> _ACTION ITEM_
Would you print the lines below exactly, beginning at the line that has "17: (11, 305, 1.11)" and stopping after the line that has "43: (422, 172, 1.29)"? Only those lines, and no pictures.

Recorded data:
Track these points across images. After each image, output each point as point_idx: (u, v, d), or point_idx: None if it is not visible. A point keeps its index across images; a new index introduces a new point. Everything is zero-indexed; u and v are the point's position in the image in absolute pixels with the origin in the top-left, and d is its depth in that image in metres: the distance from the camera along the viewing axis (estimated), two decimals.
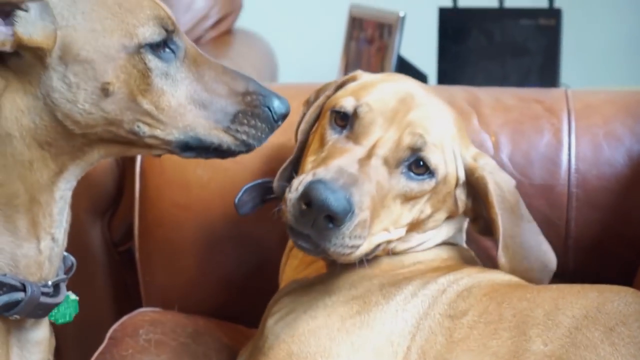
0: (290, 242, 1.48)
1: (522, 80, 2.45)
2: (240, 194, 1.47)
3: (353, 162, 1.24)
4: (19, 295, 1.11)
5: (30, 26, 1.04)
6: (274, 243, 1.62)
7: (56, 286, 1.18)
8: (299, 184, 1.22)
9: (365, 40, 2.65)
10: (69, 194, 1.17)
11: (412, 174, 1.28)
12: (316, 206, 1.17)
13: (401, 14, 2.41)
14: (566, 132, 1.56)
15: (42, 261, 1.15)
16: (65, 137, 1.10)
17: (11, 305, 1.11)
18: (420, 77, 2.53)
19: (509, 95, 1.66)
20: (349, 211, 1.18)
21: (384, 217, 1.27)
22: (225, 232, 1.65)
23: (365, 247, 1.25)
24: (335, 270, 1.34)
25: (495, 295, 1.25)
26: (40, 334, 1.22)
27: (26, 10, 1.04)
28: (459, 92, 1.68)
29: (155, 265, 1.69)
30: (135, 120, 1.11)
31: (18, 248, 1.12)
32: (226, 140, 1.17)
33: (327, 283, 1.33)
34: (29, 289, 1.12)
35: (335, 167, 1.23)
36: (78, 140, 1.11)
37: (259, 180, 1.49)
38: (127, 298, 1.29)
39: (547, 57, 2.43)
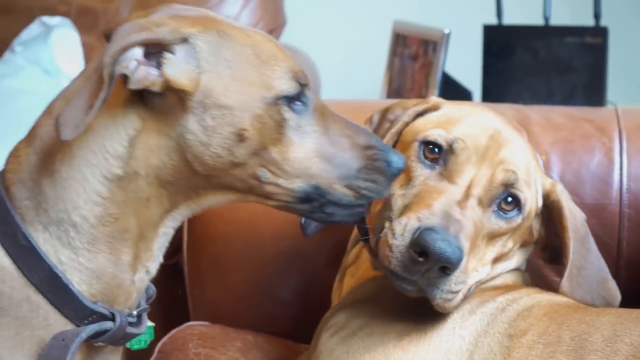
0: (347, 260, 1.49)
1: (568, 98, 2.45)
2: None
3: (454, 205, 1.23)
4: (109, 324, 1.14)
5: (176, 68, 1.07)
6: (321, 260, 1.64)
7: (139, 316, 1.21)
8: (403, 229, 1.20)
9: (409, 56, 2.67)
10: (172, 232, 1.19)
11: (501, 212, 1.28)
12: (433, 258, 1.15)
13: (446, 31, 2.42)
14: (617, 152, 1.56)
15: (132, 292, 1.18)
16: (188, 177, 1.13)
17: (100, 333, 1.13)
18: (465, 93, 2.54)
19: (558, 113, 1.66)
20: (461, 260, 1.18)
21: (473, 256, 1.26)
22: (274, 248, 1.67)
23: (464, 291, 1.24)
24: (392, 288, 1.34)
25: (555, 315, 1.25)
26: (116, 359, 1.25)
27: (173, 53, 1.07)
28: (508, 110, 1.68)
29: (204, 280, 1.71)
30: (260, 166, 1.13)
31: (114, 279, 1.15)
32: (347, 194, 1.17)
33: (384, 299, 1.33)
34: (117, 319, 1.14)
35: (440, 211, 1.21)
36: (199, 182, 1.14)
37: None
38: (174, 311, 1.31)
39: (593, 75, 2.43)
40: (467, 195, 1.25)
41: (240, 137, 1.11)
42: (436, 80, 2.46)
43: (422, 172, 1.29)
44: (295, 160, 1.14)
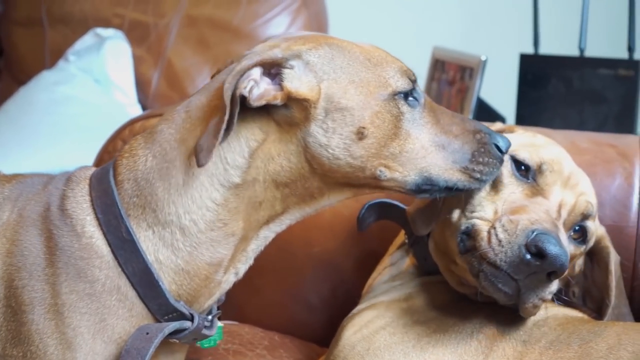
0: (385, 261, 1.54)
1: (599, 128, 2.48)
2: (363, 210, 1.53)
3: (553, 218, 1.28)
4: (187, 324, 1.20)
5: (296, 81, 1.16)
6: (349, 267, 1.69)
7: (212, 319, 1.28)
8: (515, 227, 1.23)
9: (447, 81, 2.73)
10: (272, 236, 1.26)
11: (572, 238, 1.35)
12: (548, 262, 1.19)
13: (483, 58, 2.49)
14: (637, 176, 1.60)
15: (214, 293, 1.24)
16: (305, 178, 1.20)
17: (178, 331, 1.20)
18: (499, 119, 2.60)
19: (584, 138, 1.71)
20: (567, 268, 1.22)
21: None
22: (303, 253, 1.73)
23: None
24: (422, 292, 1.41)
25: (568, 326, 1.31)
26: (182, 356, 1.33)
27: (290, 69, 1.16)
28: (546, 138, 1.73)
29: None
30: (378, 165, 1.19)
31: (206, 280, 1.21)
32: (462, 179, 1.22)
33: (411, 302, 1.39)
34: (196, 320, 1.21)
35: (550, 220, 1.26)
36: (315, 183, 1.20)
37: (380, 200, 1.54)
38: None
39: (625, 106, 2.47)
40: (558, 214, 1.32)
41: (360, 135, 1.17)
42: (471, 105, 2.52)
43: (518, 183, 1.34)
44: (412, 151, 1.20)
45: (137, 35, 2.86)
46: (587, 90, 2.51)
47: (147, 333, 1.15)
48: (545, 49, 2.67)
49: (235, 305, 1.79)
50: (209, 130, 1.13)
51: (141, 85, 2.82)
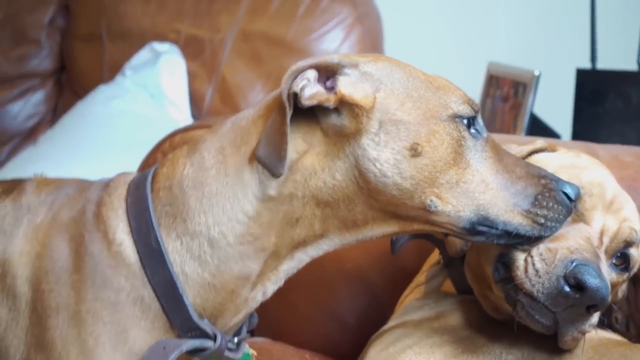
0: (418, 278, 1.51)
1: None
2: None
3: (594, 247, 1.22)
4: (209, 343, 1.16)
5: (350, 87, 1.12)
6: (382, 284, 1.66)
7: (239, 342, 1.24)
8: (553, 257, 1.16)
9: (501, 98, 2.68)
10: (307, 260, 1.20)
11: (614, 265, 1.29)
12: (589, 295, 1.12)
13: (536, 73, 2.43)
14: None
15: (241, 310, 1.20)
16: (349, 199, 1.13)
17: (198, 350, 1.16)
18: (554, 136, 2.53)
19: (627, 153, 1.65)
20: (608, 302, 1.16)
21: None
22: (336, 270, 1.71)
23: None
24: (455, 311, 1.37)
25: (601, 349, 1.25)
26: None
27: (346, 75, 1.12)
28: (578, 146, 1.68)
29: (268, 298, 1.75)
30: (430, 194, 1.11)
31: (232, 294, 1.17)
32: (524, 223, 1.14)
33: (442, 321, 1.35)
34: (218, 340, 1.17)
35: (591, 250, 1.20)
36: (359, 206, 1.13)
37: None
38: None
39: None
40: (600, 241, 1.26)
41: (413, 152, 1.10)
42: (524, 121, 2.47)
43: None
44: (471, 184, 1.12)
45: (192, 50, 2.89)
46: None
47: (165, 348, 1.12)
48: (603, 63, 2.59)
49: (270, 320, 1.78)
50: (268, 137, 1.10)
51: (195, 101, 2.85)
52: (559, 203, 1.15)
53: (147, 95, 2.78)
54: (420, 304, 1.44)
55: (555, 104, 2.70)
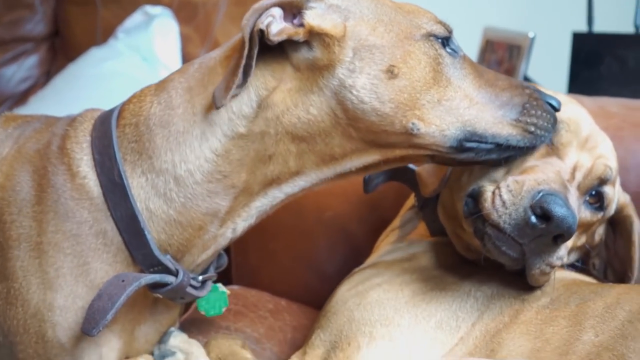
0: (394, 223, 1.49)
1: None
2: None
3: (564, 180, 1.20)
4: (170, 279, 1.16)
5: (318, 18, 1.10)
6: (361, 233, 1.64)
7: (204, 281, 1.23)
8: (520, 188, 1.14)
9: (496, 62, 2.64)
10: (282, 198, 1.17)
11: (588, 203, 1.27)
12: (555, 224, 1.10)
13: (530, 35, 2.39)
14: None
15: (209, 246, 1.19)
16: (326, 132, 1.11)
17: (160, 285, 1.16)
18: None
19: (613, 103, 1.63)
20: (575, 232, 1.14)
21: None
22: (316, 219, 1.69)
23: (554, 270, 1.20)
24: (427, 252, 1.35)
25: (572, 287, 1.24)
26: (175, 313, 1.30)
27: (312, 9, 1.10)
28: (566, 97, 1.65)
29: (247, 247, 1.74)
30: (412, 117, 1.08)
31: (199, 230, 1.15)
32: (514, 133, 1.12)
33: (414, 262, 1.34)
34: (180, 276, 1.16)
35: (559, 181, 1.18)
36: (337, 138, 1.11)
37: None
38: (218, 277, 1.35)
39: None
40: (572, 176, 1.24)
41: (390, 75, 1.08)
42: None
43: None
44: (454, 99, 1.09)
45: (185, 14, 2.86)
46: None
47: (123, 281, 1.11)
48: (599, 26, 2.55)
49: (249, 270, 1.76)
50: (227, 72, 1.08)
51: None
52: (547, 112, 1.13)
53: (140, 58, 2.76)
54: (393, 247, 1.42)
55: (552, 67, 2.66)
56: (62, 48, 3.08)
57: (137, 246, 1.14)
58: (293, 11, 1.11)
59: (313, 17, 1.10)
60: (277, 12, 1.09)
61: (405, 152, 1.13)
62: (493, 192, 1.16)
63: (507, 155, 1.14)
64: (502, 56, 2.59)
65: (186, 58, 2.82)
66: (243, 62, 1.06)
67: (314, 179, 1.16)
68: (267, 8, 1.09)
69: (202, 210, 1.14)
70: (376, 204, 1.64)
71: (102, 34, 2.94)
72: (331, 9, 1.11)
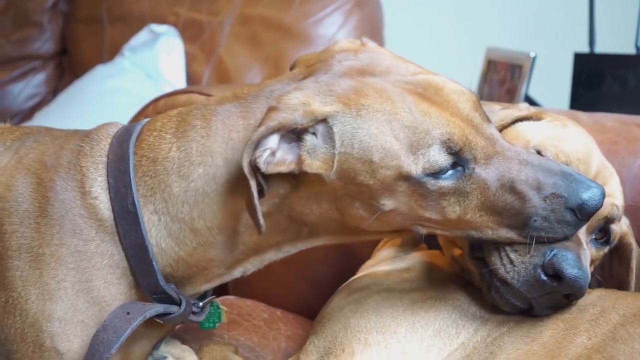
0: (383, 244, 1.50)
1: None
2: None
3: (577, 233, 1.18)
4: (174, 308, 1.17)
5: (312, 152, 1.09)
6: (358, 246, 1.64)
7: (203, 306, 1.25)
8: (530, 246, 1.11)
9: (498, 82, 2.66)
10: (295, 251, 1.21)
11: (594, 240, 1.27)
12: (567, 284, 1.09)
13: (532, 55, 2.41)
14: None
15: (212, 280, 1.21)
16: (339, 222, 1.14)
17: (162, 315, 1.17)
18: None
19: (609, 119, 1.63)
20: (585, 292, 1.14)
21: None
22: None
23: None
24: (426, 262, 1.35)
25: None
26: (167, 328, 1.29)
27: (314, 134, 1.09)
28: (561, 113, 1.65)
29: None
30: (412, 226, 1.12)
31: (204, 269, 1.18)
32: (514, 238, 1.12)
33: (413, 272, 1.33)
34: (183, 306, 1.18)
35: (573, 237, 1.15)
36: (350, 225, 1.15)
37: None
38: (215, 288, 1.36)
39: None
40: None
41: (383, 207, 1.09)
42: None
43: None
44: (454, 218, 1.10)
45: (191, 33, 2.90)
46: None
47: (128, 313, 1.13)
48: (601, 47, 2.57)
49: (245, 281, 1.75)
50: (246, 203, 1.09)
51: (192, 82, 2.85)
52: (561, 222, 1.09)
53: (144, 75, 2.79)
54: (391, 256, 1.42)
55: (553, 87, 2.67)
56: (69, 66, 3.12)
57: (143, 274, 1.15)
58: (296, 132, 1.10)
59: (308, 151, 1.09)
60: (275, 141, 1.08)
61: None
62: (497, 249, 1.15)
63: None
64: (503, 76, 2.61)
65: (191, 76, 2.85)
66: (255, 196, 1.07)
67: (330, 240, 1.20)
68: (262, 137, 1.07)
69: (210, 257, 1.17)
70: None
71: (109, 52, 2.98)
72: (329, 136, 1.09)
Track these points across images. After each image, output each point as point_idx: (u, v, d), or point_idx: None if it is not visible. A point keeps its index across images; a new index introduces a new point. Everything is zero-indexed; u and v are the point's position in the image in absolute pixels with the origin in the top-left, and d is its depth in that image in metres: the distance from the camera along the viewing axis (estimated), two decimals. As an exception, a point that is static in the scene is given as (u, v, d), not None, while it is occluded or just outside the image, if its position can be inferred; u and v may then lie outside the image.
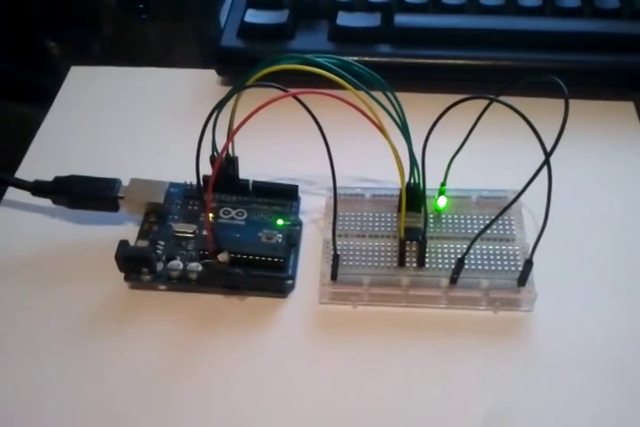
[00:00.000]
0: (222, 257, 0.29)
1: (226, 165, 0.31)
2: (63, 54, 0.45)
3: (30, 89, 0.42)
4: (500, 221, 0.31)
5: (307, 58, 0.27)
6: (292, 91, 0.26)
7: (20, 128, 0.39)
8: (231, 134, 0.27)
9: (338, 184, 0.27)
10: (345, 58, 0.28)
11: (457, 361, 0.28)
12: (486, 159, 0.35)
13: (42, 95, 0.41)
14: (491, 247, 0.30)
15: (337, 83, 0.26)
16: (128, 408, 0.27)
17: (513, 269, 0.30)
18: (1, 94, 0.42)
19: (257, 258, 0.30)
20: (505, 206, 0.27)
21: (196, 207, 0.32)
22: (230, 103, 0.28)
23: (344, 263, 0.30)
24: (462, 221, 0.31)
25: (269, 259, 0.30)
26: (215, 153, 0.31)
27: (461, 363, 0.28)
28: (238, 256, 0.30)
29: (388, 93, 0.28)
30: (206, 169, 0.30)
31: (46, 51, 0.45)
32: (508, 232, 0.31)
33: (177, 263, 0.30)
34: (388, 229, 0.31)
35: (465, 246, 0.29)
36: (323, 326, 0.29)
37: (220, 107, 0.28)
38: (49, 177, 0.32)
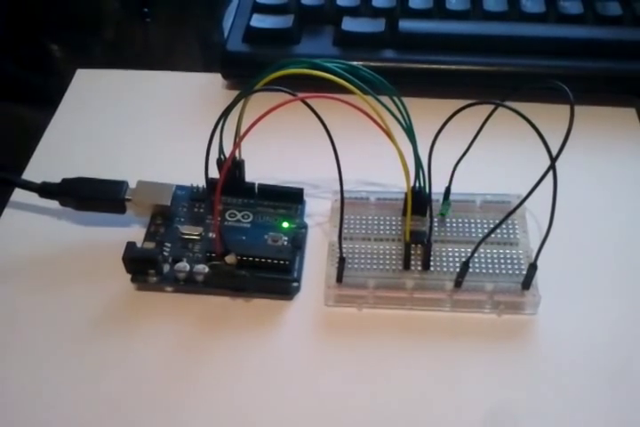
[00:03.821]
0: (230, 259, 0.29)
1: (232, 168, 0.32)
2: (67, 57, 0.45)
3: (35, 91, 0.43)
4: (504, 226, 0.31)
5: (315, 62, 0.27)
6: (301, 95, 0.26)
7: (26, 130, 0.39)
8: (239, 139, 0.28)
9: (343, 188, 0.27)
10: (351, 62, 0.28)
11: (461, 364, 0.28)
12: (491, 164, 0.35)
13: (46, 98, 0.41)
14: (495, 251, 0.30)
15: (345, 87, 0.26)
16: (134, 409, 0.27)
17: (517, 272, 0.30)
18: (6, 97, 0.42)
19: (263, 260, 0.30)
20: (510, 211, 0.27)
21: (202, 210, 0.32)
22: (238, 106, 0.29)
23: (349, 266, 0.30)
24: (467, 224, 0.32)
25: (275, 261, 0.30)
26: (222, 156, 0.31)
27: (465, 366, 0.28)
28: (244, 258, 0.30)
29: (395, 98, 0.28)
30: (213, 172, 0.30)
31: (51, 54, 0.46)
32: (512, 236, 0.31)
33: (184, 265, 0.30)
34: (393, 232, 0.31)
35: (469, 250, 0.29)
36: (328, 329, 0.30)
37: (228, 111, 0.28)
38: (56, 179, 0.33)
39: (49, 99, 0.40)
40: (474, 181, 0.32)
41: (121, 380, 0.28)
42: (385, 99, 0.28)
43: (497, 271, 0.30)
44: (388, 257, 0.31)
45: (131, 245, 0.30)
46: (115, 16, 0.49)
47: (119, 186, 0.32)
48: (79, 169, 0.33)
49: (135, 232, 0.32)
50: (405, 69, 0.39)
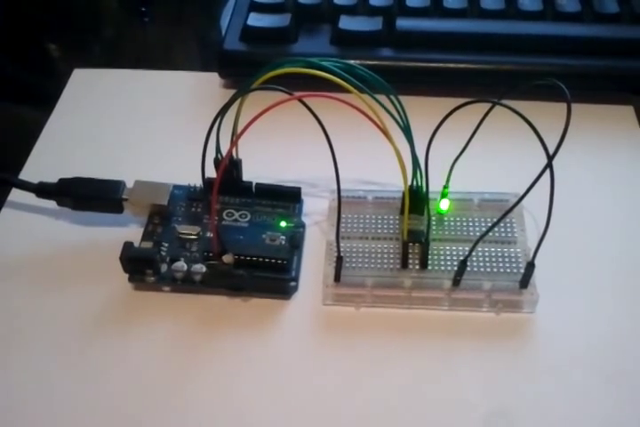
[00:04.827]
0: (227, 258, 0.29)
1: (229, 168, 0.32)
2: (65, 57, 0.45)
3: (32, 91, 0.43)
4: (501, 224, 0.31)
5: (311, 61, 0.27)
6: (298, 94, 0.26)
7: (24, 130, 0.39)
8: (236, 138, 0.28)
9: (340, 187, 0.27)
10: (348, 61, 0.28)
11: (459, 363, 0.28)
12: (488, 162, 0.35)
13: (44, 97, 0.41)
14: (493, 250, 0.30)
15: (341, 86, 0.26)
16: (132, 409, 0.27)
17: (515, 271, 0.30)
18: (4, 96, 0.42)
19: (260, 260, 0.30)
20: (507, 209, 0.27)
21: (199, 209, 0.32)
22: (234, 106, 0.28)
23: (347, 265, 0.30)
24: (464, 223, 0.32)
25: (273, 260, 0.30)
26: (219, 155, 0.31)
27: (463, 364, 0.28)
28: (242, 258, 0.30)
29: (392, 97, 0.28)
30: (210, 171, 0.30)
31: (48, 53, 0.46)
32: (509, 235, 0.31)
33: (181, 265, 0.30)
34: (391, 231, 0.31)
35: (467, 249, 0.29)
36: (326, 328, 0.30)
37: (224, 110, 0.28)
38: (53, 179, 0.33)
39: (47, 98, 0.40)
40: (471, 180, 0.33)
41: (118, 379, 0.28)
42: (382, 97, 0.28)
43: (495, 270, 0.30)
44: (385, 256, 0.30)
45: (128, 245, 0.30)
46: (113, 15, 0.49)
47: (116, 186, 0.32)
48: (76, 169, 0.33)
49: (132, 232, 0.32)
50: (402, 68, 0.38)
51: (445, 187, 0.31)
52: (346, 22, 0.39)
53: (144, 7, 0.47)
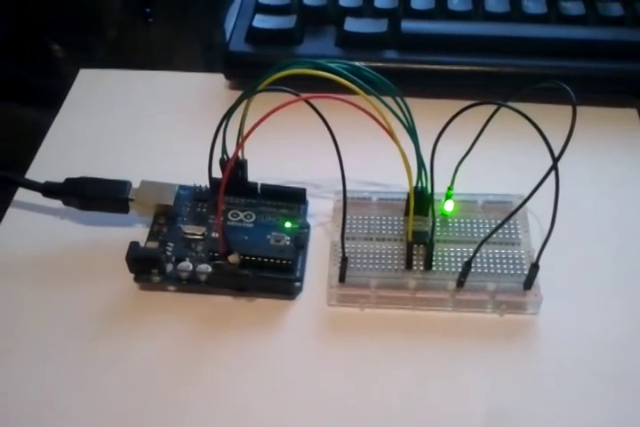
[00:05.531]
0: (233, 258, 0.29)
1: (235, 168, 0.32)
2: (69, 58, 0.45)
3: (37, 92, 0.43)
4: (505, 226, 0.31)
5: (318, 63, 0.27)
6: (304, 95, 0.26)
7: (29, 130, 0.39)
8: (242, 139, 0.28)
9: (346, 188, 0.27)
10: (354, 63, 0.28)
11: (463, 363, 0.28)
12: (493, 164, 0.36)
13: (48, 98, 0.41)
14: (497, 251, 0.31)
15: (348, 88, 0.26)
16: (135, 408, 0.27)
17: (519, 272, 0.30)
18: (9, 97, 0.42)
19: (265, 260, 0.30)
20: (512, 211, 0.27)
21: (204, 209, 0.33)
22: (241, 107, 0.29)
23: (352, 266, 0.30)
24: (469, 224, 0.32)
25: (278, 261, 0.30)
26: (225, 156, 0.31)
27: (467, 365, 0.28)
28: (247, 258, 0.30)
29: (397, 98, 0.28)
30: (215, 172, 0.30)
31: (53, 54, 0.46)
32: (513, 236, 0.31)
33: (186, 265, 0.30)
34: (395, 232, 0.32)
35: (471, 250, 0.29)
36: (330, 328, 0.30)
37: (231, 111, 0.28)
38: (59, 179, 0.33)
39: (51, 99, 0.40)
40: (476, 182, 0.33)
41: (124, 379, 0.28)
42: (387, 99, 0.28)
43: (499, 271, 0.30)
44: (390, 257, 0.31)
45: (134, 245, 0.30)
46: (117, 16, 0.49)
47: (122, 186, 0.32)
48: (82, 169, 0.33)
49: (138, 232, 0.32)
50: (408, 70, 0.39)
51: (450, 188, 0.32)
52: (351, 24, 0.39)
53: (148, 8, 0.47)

> _ANSWER BOX_
17: (11, 305, 1.11)
18: (420, 77, 2.53)
19: (509, 95, 1.66)
20: (349, 211, 1.18)
21: (384, 217, 1.27)
22: (225, 232, 1.65)
23: (365, 247, 1.25)
24: (335, 270, 1.34)
25: (495, 295, 1.25)
26: (40, 334, 1.22)
27: (26, 10, 1.04)
28: (459, 92, 1.68)
29: (155, 265, 1.69)
30: (135, 120, 1.11)
31: (18, 248, 1.12)
32: (226, 140, 1.17)
33: (327, 283, 1.33)
34: (29, 289, 1.12)
35: (335, 167, 1.23)
36: (78, 140, 1.11)
37: (259, 180, 1.49)
38: (127, 298, 1.29)
39: (547, 57, 2.43)
0: (347, 260, 1.49)
1: (568, 98, 2.45)
2: None
3: (454, 205, 1.23)
4: (109, 324, 1.14)
5: (176, 68, 1.07)
6: (321, 260, 1.64)
7: (139, 316, 1.21)
8: (403, 229, 1.20)
9: (409, 56, 2.67)
10: (172, 232, 1.19)
11: (501, 212, 1.28)
12: (433, 258, 1.15)
13: (446, 31, 2.42)
14: (617, 152, 1.56)
15: (132, 292, 1.18)
16: (188, 177, 1.13)
17: (100, 333, 1.13)
18: (465, 93, 2.54)
19: (558, 113, 1.66)
20: (461, 260, 1.18)
21: (473, 256, 1.26)
22: (274, 248, 1.67)
23: (464, 291, 1.24)
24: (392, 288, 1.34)
25: (555, 315, 1.25)
26: (116, 359, 1.25)
27: (173, 53, 1.07)
28: (508, 110, 1.68)
29: (204, 280, 1.71)
30: (260, 166, 1.13)
31: (114, 279, 1.15)
32: (347, 194, 1.17)
33: (384, 299, 1.33)
34: (117, 319, 1.14)
35: (440, 211, 1.21)
36: (199, 182, 1.14)
37: None
38: (174, 311, 1.31)
39: (593, 75, 2.43)
40: (467, 195, 1.25)
41: (240, 137, 1.11)
42: (436, 80, 2.46)
43: (422, 172, 1.29)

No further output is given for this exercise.